--- Exercise ---
Write out all of the data again, exactly as it reads.

[Opening Data to process section]

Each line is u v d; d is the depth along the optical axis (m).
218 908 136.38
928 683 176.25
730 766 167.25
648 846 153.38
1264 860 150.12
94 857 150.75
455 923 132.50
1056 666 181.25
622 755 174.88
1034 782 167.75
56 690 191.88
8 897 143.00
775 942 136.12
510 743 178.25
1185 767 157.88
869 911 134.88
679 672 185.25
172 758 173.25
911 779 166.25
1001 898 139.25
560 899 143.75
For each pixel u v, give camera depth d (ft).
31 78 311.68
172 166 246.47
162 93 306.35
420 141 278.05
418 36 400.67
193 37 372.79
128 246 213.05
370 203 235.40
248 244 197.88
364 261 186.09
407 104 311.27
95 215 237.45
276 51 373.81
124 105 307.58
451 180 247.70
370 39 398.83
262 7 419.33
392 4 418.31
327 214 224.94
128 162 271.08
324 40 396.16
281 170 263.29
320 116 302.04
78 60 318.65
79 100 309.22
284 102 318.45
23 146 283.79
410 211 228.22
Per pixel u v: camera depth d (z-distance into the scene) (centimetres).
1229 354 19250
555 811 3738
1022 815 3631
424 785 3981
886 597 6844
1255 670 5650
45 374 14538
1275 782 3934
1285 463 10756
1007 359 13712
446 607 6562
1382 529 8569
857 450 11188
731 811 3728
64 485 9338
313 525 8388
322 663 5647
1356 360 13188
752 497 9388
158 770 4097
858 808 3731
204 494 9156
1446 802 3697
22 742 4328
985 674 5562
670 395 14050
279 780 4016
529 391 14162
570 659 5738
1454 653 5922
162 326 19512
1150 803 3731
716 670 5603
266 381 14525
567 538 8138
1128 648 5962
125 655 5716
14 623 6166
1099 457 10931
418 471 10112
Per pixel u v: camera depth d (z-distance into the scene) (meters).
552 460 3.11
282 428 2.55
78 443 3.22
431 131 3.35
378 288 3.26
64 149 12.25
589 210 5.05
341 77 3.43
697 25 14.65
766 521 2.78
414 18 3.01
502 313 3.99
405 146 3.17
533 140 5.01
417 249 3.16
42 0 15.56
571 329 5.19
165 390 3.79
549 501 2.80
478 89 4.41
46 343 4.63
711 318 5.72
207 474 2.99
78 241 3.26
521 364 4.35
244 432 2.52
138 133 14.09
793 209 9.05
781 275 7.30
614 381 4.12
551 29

[Closing Data to process section]

--- Reply to the task ---
Each line is u v d; d is the depth along the optical axis (m).
218 908 136.38
928 683 176.25
730 766 167.25
648 846 153.38
1264 860 150.12
94 857 150.75
455 923 132.50
1056 666 181.25
622 755 174.88
1034 782 167.75
56 690 191.88
8 897 143.00
775 942 136.12
510 743 178.25
1185 767 157.88
869 911 134.88
679 672 185.25
172 758 173.25
911 779 166.25
1001 898 139.25
560 899 143.75
For each pixel u v, give camera depth d (ft).
31 78 311.68
172 166 246.47
162 93 306.35
420 141 278.05
418 36 400.67
193 37 372.79
128 246 213.05
370 203 235.40
248 244 197.88
364 261 186.09
407 104 311.27
95 215 237.45
276 51 373.81
124 105 307.58
451 180 247.70
370 39 398.83
262 7 419.33
392 4 418.31
327 214 224.94
128 162 271.08
324 40 396.16
281 170 263.29
320 116 302.04
78 60 318.65
79 100 309.22
284 102 318.45
23 146 283.79
410 211 228.22
Per pixel u v: camera depth d (z-distance into the scene) (centimetres).
1229 354 19250
555 811 3738
1022 815 3631
424 785 3981
886 597 6844
1255 670 5650
45 374 14538
1275 782 3934
1285 463 10756
1007 359 13712
446 607 6562
1382 529 8569
857 450 11188
731 811 3728
64 485 9338
313 525 8388
322 663 5647
1356 360 13188
752 497 9388
158 770 4097
858 808 3731
204 494 9156
1446 802 3697
22 742 4328
985 674 5562
670 395 14050
279 780 4016
529 391 14162
570 659 5738
1454 653 5922
162 326 19512
1150 803 3731
716 670 5603
266 381 14525
567 538 8138
1128 648 5962
125 655 5716
14 623 6166
1099 457 10931
418 471 10112
Per pixel u v: camera depth d (z-distance into the scene) (meters).
552 460 3.11
282 428 2.55
78 443 3.22
431 131 3.35
378 288 3.26
64 149 12.25
589 210 5.05
341 77 3.43
697 25 14.65
766 521 2.78
414 18 3.01
502 313 3.99
405 146 3.17
533 140 5.01
417 249 3.16
42 0 15.56
571 329 5.19
165 390 3.79
549 501 2.80
478 89 4.41
46 343 4.63
711 318 5.72
207 474 2.99
78 241 3.26
521 364 4.35
244 432 2.52
138 133 14.09
793 209 9.05
781 275 7.30
614 381 4.12
551 29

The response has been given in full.